- _DOCUMENT EXTRACT_:

————————

Its not about the reader for many, many writers.  When you read their books, you are coming to their world.  You are free to hate that world. You are free to love it.  But that world was not created for you or with you in mind. To the writer, the people in those books are as real as they people they knew in highschool. They are more real than 99.9% of readers will ever be.

Some writers do “write for the money”.  I write technical training material for the money.  Books and scripts I write for the same reason I breathe. I have to.

Its 4:16 so I’m punchy. Sorry if I sound cross.  I’m not.  I’m just emphatic. Its actually more interesting to read books (IMHO) when they are the best work a writer can do undiluted with any fear of what a reader might think.

Lani said on 05.18.06 at 01:59 PM

Andreya wrote:

Its 4:16 so I’m punchy. Sorry if I sound cross.  I’m not.  I’m just emphatic. Its actually more interesting to read books (IMHO) when they are the best work a writer can do undiluted with any fear of what a reader might think.

No problem, punkin. You have to work really hard to offend me. And disagreement is fun for me. It makes me either back up my argument or shut up. It helps me hone what I really think about things. It’s all good.

That said, I do believe that writers need readers to complete the process. One or many, it doesn’t matter. But the reader needs to finish it. That’s just how I see it. If you see it differently, that’s cool.

And sure, Anne Rice came to the page to talk about things that have nothing to do with her readers. So do I. I don’t come to the page thinking, “What do my readers want me to write?” I come to it thinking, “How can I have the most possible fun with this story?” Then as I write, I try to write to the best of my abilities. If there were weaknesses in earlier books, I try to work on whatever skill I was lacking. But there is a point in the process where, yeah, I consider whether what I’m giving the readers is worthy of them. My goal is to give them the best story I can, because that’s what makes it fun for me, and that’s what they want. It’s a win/win.

————————

- _REQUEST A_:
Write out every line of the saved data listing word for word, from first line to last.
The passage on writers and readers and the listing that follows it are unrelated material.

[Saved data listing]

————————

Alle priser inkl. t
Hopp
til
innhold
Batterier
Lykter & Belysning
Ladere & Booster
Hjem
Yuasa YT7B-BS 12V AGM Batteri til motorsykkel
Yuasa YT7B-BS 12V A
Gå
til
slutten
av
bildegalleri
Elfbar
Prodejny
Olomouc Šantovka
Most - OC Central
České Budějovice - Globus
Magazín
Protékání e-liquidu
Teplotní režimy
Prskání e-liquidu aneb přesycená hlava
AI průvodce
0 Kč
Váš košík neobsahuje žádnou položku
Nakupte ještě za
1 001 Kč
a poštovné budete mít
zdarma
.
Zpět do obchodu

————————

- _REQUEST B_:
Reproduce the full passage on writers and readers word for word.

- _WRITTEN RESPONSE A_:
Alle priser inkl. t
Hopp
til
innhold
Batterier
Lykter & Belysning
Ladere & Booster
Hjem
Yuasa YT7B-BS 12V AGM Batteri til motorsykkel
Yuasa YT7B-BS 12V A
Gå
til
slutten
av
bildegalleri
Elfbar
Prodejny
Olomouc Šantovka
Most - OC Central
České Budějovice - Globus
Magazín
Protékání e-liquidu
Teplotní režimy
Prskání e-liquidu aneb přesycená hlava
AI průvodce
0 Kč
Váš košík neobsahuje žádnou položku
Nakupte ještě za
1 001 Kč
a poštovné budete mít
zdarma
.
Zpět do obchodu

- _WRITTEN RESPONSE B_:
Its not about the reader for many, many writers.  When you read their books, you are coming to their world.  You are free to hate that world. You are free to love it.  But that world was not created for you or with you in mind. To the writer, the people in those books are as real as they people they knew in highschool. They are more real than 99.9% of readers will ever be.

Some writers do “write for the money”.  I write technical training material for the money.  Books and scripts I write for the same reason I breathe. I have to.

Its 4:16 so I’m punchy. Sorry if I sound cross.  I’m not.  I’m just emphatic. Its actually more interesting to read books (IMHO) when they are the best work a writer can do undiluted with any fear of what a reader might think.

Lani said on 05.18.06 at 01:59 PM

Andreya wrote:

Its 4:16 so I’m punchy. Sorry if I sound cross.  I’m not.  I’m just emphatic. Its actually more interesting to read books (IMHO) when they are the best work a writer can do undiluted with any fear of what a reader might think.

No problem, punkin. You have to work really hard to offend me. And disagreement is fun for me. It makes me either back up my argument or shut up. It helps me hone what I really think about things. It’s all good.

That said, I do believe that writers need readers to complete the process. One or many, it doesn’t matter. But the reader needs to finish it. That’s just how I see it. If you see it differently, that’s cool.

And sure, Anne Rice came to the page to talk about things that have nothing to do with her readers. So do I. I don’t come to the page thinking, “What do my readers want me to write?” I come to it thinking, “How can I have the most possible fun with this story?” Then as I write, I try to write to the best of my abilities. If there were weaknesses in earlier books, I try to work on whatever skill I was lacking. But there is a point in the process where, yeah, I consider whether what I’m giving the readers is worthy of them. My goal is to give them the best story I can, because that’s what makes it fun for me, and that’s what they want. It’s a win/win.